There is a little break in this heart. Just a little. It's tender, it's tall, it's sitting on the shelf. But then again, then again, then again, not.

It beats, actively, strongly, moving through the places that defy logic, circumstance, all the spaces we have left to fill. And over and over and over again. When that space opens up, I'm like, A-ha! I quickly forget the inaccessible-wouldn't-really-care-for-him-if-he-were-available-anyway man. There is only the one who loves me, because he loves all of life and that's just what I see in his eyes.

Last week, I had a dream, buildings burning, full of fear, but not all the way, not 100% because somewhere, somehow I was still moving. And if everything was burning down around me, it would be hard not to say, hell yeah.

As Janis Joplin once said, freedom is just another word for nothing left to lose. And so if there is death then there is, too, rebirth, a rising, and when the smoke clears, I remember something. It's a voice, someone else's voice, saying, "My heart, it closed up one day and hasn't been open for business since."

Hearing those words terrifies me, in my own body, in my own head, maybe even in my own voice. But then, what we hear, what we are able to hear, is also what we can heal. And so there, I don't go back to the day my heart slammed shut. Nah. That would be for what? My heart, it doesn't want to be open for business ever again, to serve a transactional love that's not really love. That's what I need you to know.

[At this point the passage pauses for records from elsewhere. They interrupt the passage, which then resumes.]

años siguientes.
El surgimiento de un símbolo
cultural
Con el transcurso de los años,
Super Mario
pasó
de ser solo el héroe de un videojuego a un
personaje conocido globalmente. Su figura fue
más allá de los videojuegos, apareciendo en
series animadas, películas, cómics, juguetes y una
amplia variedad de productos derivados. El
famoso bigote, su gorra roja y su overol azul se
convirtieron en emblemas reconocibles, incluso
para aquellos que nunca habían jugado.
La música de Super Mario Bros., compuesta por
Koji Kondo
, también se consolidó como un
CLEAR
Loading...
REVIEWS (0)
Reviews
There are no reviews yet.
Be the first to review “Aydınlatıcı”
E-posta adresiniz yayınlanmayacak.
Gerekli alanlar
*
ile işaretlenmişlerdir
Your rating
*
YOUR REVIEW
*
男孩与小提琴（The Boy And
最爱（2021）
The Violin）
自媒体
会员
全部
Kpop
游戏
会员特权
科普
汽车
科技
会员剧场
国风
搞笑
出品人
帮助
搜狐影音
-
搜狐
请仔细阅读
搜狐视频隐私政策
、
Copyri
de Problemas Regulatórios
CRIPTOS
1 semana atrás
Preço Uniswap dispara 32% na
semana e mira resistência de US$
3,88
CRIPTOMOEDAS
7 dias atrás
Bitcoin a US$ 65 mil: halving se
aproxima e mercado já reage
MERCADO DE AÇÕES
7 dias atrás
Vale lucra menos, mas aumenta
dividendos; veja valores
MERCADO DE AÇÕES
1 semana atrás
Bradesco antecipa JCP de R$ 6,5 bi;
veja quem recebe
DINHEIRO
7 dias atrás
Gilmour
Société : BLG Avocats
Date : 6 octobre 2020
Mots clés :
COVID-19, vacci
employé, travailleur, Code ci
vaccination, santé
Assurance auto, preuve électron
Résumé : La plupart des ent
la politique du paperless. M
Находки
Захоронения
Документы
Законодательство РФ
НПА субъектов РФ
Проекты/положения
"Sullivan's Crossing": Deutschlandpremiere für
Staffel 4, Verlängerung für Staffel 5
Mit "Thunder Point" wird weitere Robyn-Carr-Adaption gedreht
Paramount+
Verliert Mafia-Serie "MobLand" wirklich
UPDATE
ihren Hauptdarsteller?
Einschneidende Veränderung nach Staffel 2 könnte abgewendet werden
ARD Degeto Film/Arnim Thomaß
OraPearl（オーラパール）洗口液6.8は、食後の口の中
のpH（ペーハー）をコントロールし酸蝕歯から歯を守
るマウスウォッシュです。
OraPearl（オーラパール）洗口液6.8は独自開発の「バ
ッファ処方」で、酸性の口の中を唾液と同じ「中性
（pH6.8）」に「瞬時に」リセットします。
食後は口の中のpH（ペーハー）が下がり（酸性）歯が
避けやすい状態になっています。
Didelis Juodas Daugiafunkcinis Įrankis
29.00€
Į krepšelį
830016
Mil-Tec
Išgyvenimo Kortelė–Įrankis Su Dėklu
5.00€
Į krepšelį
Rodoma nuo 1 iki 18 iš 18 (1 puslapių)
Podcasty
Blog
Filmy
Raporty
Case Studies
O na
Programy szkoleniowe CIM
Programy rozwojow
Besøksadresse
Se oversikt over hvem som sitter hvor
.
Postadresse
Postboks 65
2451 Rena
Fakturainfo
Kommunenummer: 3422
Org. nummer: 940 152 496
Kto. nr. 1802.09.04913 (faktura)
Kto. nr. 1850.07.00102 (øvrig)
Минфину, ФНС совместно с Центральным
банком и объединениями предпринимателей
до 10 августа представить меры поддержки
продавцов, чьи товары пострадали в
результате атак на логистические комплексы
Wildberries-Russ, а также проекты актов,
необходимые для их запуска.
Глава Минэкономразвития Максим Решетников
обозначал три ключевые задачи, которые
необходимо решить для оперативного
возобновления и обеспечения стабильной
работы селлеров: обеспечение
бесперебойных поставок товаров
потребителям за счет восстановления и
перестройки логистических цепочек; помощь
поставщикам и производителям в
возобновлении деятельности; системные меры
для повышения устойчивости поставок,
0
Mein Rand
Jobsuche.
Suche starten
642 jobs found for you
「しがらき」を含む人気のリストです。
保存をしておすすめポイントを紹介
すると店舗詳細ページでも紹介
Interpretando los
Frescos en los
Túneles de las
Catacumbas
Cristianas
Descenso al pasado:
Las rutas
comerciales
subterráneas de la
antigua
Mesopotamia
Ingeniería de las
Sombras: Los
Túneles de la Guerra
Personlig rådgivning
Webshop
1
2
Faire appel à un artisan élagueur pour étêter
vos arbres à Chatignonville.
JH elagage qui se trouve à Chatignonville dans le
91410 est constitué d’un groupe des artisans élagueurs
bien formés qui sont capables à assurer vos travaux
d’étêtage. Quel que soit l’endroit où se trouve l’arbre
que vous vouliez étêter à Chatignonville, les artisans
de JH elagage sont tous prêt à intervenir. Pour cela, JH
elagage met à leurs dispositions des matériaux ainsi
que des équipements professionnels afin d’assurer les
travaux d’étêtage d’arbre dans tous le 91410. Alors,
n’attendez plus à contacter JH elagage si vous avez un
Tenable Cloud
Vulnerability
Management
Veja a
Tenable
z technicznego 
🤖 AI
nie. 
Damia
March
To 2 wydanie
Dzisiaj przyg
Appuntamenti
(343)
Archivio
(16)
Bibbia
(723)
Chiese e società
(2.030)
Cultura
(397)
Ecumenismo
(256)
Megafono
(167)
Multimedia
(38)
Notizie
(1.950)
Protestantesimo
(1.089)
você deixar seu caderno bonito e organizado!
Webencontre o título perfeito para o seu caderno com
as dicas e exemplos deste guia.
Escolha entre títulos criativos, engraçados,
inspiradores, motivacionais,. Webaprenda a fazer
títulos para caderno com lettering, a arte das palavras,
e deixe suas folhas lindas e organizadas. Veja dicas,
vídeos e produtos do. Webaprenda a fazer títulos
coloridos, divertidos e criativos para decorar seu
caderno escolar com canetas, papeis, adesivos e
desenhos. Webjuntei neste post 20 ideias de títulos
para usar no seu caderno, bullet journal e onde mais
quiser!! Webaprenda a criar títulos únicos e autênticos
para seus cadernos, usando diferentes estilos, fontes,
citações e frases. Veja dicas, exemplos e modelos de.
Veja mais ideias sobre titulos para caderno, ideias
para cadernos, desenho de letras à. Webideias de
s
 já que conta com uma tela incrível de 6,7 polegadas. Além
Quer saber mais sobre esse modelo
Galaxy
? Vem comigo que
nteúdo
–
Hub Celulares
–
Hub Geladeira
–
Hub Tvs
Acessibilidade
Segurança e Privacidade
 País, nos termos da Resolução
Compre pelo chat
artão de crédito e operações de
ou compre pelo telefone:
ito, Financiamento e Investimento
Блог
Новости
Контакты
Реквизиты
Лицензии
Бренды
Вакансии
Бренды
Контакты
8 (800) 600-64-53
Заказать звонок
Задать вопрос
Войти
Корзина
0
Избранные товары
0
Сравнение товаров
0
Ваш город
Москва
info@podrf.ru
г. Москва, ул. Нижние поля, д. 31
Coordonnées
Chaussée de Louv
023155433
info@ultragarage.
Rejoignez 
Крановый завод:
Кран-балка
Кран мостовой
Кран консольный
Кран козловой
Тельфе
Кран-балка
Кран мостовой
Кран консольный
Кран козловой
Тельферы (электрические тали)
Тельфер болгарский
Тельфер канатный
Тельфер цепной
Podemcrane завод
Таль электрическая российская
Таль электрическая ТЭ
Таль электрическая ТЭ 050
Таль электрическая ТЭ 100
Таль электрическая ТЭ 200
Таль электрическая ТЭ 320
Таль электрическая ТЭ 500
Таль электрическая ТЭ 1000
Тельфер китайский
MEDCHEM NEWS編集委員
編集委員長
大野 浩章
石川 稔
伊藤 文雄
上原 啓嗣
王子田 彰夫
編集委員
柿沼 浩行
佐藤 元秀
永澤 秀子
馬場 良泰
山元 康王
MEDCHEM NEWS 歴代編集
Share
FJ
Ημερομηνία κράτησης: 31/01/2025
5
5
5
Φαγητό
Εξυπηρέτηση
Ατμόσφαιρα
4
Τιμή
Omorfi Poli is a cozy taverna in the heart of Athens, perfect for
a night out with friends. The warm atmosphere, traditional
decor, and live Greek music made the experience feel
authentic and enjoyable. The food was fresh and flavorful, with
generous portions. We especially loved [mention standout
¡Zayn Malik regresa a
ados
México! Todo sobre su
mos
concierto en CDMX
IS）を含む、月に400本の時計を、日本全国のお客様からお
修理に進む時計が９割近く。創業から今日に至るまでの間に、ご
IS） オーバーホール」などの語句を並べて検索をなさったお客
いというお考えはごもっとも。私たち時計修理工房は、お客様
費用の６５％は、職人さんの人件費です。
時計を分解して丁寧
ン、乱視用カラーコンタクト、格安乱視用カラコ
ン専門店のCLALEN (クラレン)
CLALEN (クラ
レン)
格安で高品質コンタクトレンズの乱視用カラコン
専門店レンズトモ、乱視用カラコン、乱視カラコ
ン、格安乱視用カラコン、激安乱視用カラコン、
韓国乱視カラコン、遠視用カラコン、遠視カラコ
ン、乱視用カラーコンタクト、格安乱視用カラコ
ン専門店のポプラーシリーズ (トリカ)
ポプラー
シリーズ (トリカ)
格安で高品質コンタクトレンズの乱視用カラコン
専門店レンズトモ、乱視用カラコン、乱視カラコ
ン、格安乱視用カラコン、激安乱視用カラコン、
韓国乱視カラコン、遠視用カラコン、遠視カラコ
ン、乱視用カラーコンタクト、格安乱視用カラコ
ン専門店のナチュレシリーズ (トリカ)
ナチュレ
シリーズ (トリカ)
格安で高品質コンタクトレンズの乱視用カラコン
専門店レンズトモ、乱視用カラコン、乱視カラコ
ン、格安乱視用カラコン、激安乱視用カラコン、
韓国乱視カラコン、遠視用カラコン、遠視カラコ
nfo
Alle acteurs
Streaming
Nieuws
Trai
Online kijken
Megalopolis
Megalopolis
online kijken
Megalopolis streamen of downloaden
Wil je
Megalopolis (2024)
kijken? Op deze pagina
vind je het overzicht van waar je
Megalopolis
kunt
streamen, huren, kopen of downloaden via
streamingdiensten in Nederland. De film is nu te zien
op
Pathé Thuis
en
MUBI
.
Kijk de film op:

There you are, my friend, eyes glowing, lit up by fireworks and tiki torches against the night sky. You are free, shimmering against a backdrop of so much more than our minds even understand.

Here, against that dark and lovely sky, is my life. I remember something: wake up, wake up, wake up, little butterfly. It's late and we have so far to go.

4 comments:

Mary Ellen Sanger said...

Transporting and lush, profound and attentive... A delicious journey for both writer and reader!

Many many many thanks to the women for sharing!

And to you, Suzanne -- what a fabulous idea!

sharon said...

Dear Suzie,

How powerful these are. Great examples of how the writing process can heal and sustain. You must enjoy working with these women so much...

Sharon ( Rachels' mom )

Diva D said...

In three words I will briefly describe my interpretation;
1. HEAVY
2. HEARTFELT
3. HEALING

THANKS FOR SHARING!

Amanda said...

Hi Suzie,

This reminded me very much of the homeless women, recovering addicts and domestic violence survivors we teach yoga weekly to through yogaHOPE. I shared it with a few people close to yogaHOPE because these women are certainly our women too. Thank you to the women for opening up their hearts to us.